The reply must contain all of the records, unchanged.

[Source texts of formatted documents]
————————

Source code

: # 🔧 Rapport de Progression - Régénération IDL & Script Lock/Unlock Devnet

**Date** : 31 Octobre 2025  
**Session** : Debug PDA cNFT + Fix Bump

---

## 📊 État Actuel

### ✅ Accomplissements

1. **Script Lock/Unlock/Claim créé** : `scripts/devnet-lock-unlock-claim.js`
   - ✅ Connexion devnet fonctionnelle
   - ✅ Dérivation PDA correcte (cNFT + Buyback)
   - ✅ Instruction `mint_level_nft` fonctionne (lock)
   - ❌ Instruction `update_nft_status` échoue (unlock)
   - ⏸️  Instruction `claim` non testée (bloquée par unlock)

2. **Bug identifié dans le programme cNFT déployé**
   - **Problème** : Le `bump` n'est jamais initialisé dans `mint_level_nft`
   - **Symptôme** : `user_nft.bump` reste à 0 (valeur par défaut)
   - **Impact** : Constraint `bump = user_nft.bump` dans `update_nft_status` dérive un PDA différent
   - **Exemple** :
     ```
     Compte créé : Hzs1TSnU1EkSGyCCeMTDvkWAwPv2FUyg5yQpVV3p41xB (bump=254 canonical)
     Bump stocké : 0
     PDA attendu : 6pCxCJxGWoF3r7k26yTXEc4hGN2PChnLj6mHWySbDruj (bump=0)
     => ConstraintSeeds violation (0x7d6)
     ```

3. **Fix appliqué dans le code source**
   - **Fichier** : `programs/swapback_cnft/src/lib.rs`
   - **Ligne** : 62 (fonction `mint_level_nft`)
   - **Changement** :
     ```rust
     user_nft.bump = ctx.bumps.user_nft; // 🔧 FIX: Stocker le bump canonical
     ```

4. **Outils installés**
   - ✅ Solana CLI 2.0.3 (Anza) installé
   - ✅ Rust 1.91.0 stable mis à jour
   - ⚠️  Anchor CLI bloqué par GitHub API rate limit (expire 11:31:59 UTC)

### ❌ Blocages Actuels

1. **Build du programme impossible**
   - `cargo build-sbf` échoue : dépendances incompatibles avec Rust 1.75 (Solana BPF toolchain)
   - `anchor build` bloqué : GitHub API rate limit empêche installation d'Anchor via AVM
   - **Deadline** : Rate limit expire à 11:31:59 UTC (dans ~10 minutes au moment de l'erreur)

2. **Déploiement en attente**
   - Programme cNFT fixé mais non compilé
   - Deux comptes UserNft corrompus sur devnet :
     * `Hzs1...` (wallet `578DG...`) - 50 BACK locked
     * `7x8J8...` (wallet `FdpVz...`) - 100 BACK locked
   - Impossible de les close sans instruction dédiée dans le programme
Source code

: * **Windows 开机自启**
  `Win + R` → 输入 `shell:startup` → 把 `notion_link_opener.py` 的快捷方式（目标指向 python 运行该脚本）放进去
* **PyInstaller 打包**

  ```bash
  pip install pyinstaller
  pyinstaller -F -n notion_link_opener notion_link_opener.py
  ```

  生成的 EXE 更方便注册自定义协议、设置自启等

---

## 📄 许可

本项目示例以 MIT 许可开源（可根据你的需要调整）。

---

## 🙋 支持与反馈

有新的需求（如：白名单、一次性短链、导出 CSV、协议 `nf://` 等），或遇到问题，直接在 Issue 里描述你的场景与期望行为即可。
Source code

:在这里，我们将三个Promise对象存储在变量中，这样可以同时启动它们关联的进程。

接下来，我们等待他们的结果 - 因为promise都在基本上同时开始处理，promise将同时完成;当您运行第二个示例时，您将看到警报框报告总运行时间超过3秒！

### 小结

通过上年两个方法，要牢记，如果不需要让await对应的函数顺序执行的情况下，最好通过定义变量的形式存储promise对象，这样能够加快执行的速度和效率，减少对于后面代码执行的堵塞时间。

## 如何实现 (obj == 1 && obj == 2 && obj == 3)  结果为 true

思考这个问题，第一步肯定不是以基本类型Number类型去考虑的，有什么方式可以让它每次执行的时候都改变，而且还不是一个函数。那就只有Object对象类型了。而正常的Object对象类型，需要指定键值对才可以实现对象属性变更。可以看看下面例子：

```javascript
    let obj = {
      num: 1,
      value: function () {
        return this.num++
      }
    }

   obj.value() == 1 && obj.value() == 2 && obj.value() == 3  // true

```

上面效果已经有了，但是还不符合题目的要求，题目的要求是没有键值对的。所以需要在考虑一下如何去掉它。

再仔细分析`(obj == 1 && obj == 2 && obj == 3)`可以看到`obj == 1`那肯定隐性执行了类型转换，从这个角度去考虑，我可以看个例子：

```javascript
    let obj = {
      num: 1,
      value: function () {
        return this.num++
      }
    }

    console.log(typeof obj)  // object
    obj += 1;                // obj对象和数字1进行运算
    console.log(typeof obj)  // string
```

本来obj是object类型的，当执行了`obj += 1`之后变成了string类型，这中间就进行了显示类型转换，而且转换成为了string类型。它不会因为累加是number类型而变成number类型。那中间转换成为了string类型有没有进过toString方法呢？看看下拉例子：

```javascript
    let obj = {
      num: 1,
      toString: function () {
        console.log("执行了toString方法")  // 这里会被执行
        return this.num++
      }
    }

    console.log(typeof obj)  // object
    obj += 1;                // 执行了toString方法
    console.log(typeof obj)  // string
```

————————

* EXERCISE RESPONSE:
Source code

: # 🔧 Rapport de Progression - Régénération IDL & Script Lock/Unlock Devnet

**Date** : 31 Octobre 2025  
**Session** : Debug PDA cNFT + Fix Bump

---

## 📊 État Actuel

### ✅ Accomplissements

1. **Script Lock/Unlock/Claim créé** : `scripts/devnet-lock-unlock-claim.js`
   - ✅ Connexion devnet fonctionnelle
   - ✅ Dérivation PDA correcte (cNFT + Buyback)
   - ✅ Instruction `mint_level_nft` fonctionne (lock)
   - ❌ Instruction `update_nft_status` échoue (unlock)
   - ⏸️  Instruction `claim` non testée (bloquée par unlock)

2. **Bug identifié dans le programme cNFT déployé**
   - **Problème** : Le `bump` n'est jamais initialisé dans `mint_level_nft`
   - **Symptôme** : `user_nft.bump` reste à 0 (valeur par défaut)
   - **Impact** : Constraint `bump = user_nft.bump` dans `update_nft_status` dérive un PDA différent
   - **Exemple** :
     ```
     Compte créé : Hzs1TSnU1EkSGyCCeMTDvkWAwPv2FUyg5yQpVV3p41xB (bump=254 canonical)
     Bump stocké : 0
     PDA attendu : 6pCxCJxGWoF3r7k26yTXEc4hGN2PChnLj6mHWySbDruj (bump=0)
     => ConstraintSeeds violation (0x7d6)
     ```

3. **Fix appliqué dans le code source**
   - **Fichier** : `programs/swapback_cnft/src/lib.rs`
   - **Ligne** : 62 (fonction `mint_level_nft`)
   - **Changement** :
     ```rust
     user_nft.bump = ctx.bumps.user_nft; // 🔧 FIX: Stocker le bump canonical
     ```

4. **Outils installés**
   - ✅ Solana CLI 2.0.3 (Anza) installé
   - ✅ Rust 1.91.0 stable mis à jour
   - ⚠️  Anchor CLI bloqué par GitHub API rate limit (expire 11:31:59 UTC)

### ❌ Blocages Actuels

1. **Build du programme impossible**
   - `cargo build-sbf` échoue : dépendances incompatibles avec Rust 1.75 (Solana BPF toolchain)
   - `anchor build` bloqué : GitHub API rate limit empêche installation d'Anchor via AVM
   - **Deadline** : Rate limit expire à 11:31:59 UTC (dans ~10 minutes au moment de l'erreur)

2. **Déploiement en attente**
   - Programme cNFT fixé mais non compilé
   - Deux comptes UserNft corrompus sur devnet :
     * `Hzs1...` (wallet `578DG...`) - 50 BACK locked
     * `7x8J8...` (wallet `FdpVz...`) - 100 BACK locked
   - Impossible de les close sans instruction dédiée dans le programme
Source code

: * **Windows 开机自启**
  `Win + R` → 输入 `shell:startup` → 把 `notion_link_opener.py` 的快捷方式（目标指向 python 运行该脚本）放进去
* **PyInstaller 打包**

  ```bash
  pip install pyinstaller
  pyinstaller -F -n notion_link_opener notion_link_opener.py
  ```

  生成的 EXE 更方便注册自定义协议、设置自启等

---

## 📄 许可

本项目示例以 MIT 许可开源（可根据你的需要调整）。

---

## 🙋 支持与反馈

有新的需求（如：白名单、一次性短链、导出 CSV、协议 `nf://` 等），或遇到问题，直接在 Issue 里描述你的场景与期望行为即可。
Source code

:在这里，我们将三个Promise对象存储在变量中，这样可以同时启动它们关联的进程。

接下来，我们等待他们的结果 - 因为promise都在基本上同时开始处理，promise将同时完成;当您运行第二个示例时，您将看到警报框报告总运行时间超过3秒！

### 小结

通过上年两个方法，要牢记，如果不需要让await对应的函数顺序执行的情况下，最好通过定义变量的形式存储promise对象，这样能够加快执行的速度和效率，减少对于后面代码执行的堵塞时间。

## 如何实现 (obj == 1 && obj == 2 && obj == 3)  结果为 true

思考这个问题，第一步肯定不是以基本类型Number类型去考虑的，有什么方式可以让它每次执行的时候都改变，而且还不是一个函数。那就只有Object对象类型了。而正常的Object对象类型，需要指定键值对才可以实现对象属性变更。可以看看下面例子：

```javascript
    let obj = {
      num: 1,
      value: function () {
        return this.num++
      }
    }

   obj.value() == 1 && obj.value() == 2 && obj.value() == 3  // true

```

上面效果已经有了，但是还不符合题目的要求，题目的要求是没有键值对的。所以需要在考虑一下如何去掉它。

再仔细分析`(obj == 1 && obj == 2 && obj == 3)`可以看到`obj == 1`那肯定隐性执行了类型转换，从这个角度去考虑，我可以看个例子：

```javascript
    let obj = {
      num: 1,
      value: function () {
        return this.num++
      }
    }

    console.log(typeof obj)  // object
    obj += 1;                // obj对象和数字1进行运算
    console.log(typeof obj)  // string
```

本来obj是object类型的，当执行了`obj += 1`之后变成了string类型，这中间就进行了显示类型转换，而且转换成为了string类型。它不会因为累加是number类型而变成number类型。那中间转换成为了string类型有没有进过toString方法呢？看看下拉例子：

```javascript
    let obj = {
      num: 1,
      toString: function () {
        console.log("执行了toString方法")  // 这里会被执行
        return this.num++
      }
    }

    console.log(typeof obj)  // object
    obj += 1;                // 执行了toString方法
    console.log(typeof obj)  // string
```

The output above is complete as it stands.